確かに新しい役割を受けたことで、スキルがアップしたり、新しい道が開かれたりもした。ドラクエで置き換えれば、自分のレベルに合ったモンスターとだけ闘うのではなく、自分より強いモンスターと対戦することで、予想以上のレベルになることが可能ということだ。
まずは、「重荷」について考えてみたい。
今、自分自身にはどんな重荷があるだろうか。
重荷と書くと響きが悪いが、「責任」という言葉に置き換えれば、容易に想像することができるだろうか。

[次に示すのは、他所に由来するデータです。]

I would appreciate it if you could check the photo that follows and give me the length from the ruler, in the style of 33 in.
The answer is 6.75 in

自分の親から見れば「息子」という責任、息子から見れば「父親」という責任、妻から見れば「亭主」という責任、仕事では部門のマネージャーだったり、それぞれの仕事のリーダー、管理者としての責任などなど。個々で複数の重荷(責任・役割)があるはずだ。
その上で、人は人ではあるのだが、あえて隣人の重荷を想像してみよう。
「社長」の重荷、「総理大臣」の重荷、「大統領」の重荷、「外科医」の重荷、「学校教師」の重荷など、少し想像しただけで、いかに自分の重荷の軽さに気付いたのではないだろうか。
身軽な足軽を卒業するためには、積極的に新しい役割を引き受けていきたい。
言い換えれば、誰かに何かを頼まれたのなら、迷わず引き受けよ、ということだ。
「頼まれごとは、試されごと」である。自分にできないことを頼まれることは絶対にないのだから。

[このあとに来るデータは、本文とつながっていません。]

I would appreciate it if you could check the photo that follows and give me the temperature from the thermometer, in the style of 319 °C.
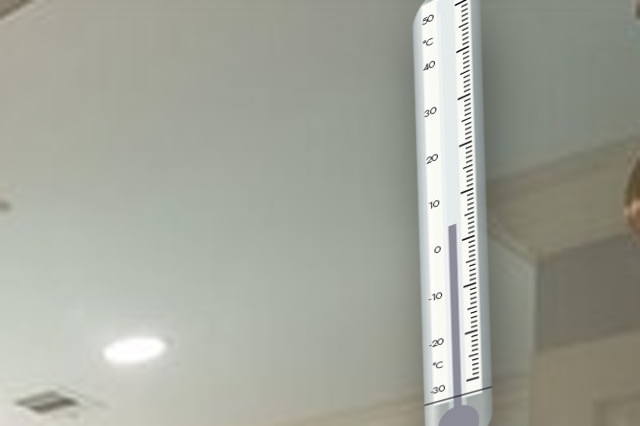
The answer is 4 °C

さらに、相手の重荷を知ったのならば、時には自分の肩を貸して、相手の重荷を一緒に抱えて歩むのもいい。
自分中心で物事を考えるのではなく、常に相手本位で行動できれば、結果、自分の徳が高まっていくことであろう。例えるならば、優しさポイント・カードのポイントがどんどん溜まっていく感じだ。
その結果として、自分の重荷が増えていくのではないだろうか。重荷効果で、人としてのレベルを上げていくしかないのだ。
「人の一生は重荷を負うて、遠き道を行くがごとし。急ぐべからず」
こちらも、徳川家康の名言である。急いてはろくなことがない。焦らず、迷わず、昨日の自分を少しでも超えければ、これ以上の喜びはない。